‘Everything is missing,’ says Salvation Army official

Supply chain issues, high prices affecting how much food banks can buy and donate

Supply chain issues and higher prices are affecting grocery stores in Sault, meaning local food banks are also facing challenges.

“I don’t think it’s affecting donations as much, but we’re struggling to buy food,” said Maj. Sean Furey of the Salvation Army’s Elgin Street Food Bank.

“The food supply is becoming more and more difficult. Because stores don’t have it, they can’t sell it to us. I’ve been doing this for 20 years and this is the first time we’ve had trouble eating. We don’t like not being able to put everything we want in food baskets, like bread or margarine.

“Generally, everything is in short supply at one time or another. We had difficulty obtaining fruits and vegetables. One week we couldn’t order bread. They don’t have the quantities. We have to order 20 cases of margarine, but sometimes we only receive one. When we buy food, we can no longer get it at the sale price, which makes it twice as expensive for us,” Furey said.

“We have always been blessed here with the donations that come in. The Stamp Out Hunger food drive (organized by Canada Post employees on May 7) was good, but now our biggest problem is finding the food we need to buy fresh produce. It is a problem.”

“We are worried because our number of customers is increasing incredibly. Before the pandemic, we were doing 15 families a day and could help them, now we are doing 30 to 38 families plus the 300 people we feed on Mondays, Wednesdays and Thursdays.

“I suspect the supply chain issues will be resolved within months as everything comes back to life after the pandemic. I guess we’re going to have to live with that until things get better,” Furey said.

Furey thanked Metro grocery stores and the general public for the food donations that are still ongoing.

“When you go to wholesalers to buy the big 20 gallon pails of margarine and many types of larger things, often they are out and sometimes we also have to rush for snack bags, sandwich bags, bags in paper to put the lunches in. It was random,” said Ron Sim, of Sault Ste. General manager of the community center Marie Soup Kitchen.

Food donations to the soup kitchen were boosted by Canada Post’s Stamp Out Hunger program, Sim said.

“The community has been so generous…we hope this will get us through the summer because we know that in June things slow down for the summer period,” Sim said.

“If the war in Ukraine continues and they can’t get the wheat out of the country, the whole world will be affected at some point, which is very sad.”

The price of eggs, cold cuts and cheese have all gone up, creating challenges for those tasked with buying food for the soup kitchen, Sim said.

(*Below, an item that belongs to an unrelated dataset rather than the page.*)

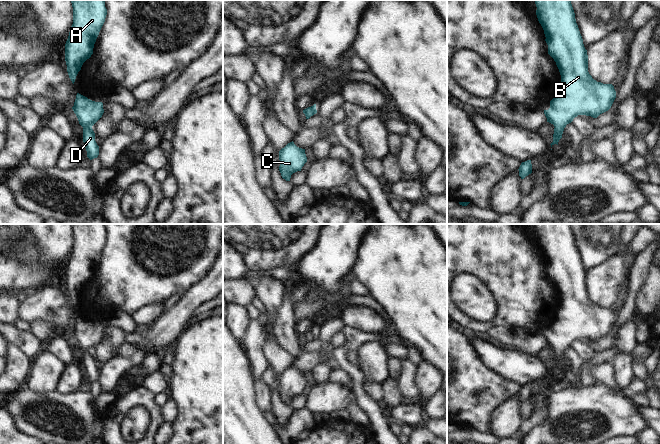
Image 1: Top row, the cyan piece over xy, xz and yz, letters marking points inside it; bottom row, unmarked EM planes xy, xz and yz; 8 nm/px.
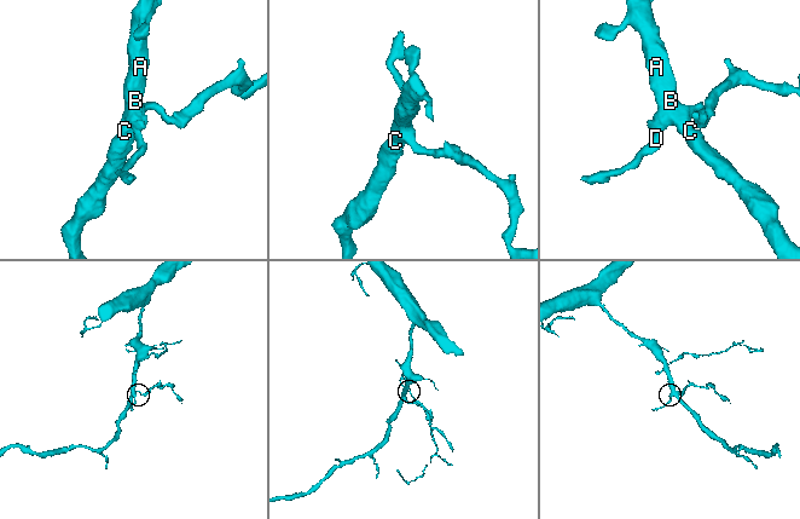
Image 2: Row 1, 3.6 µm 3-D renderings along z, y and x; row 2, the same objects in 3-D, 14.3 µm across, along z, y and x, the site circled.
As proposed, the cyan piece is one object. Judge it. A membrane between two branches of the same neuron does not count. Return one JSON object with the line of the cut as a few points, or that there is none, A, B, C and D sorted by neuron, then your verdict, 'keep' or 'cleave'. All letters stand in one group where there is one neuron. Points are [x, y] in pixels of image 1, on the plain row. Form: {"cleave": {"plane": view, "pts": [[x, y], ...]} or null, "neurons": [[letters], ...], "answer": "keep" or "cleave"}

“It hurts the bottom line because right now what we’re doing is trying to save money because our building here is now over 50 years old and the roof is going down. , so we learned that we must have it changed within the next couple of years.We had a roof estimate before this happened at $105,000 and our last estimate has gone up to $135,000.

Sim said a fundraiser will be held to raise funds for this much needed repair.

Although The Soup Kitchen’s after-school programs are supported by the District of Sault Ste. Marie’s Social Services Board of Directors, the center is strictly dependent on food donations from businesses and the general public.

Sim added that in-person dining at the Soup Kitchen was still closed and not expected to resume until September due to what he described as “social security concerns”.

Sim said security guards will be on site when the center reopens for in-person meal times.

“Shelves are at the normal low level for this time of year, but supply chain issues haven’t seemed to affect us too much so far. We haven’t noticed anything too dramatic yet,” said Sara McCleary, St. Vincent Place Marketing and Events Coordinator, referring to the St. Vincent Place Food Bank.

“We are running out of hygiene items, foods like Sidekicks.”

The St. Vincent Place Food Bank depends on donations from individuals, small businesses and church groups.

McCleary said Rome is donating baked goods while the St. Vincent Food Bank will purchase food from grocery stores as needed.

“With supply chain issues, we can be flexible and donate what we have, but the biggest concern is the cost of groceries right now. It’s harder for people to be able to fill their own shelves let alone buy extra to bring here.

McCleary asks the general public to be aware of the continued need for food and to donate if and when they can.

“Everyone likes to be outside in the summer, so it’s not uncommon for people to forget what’s going on, but the need doesn’t go away.”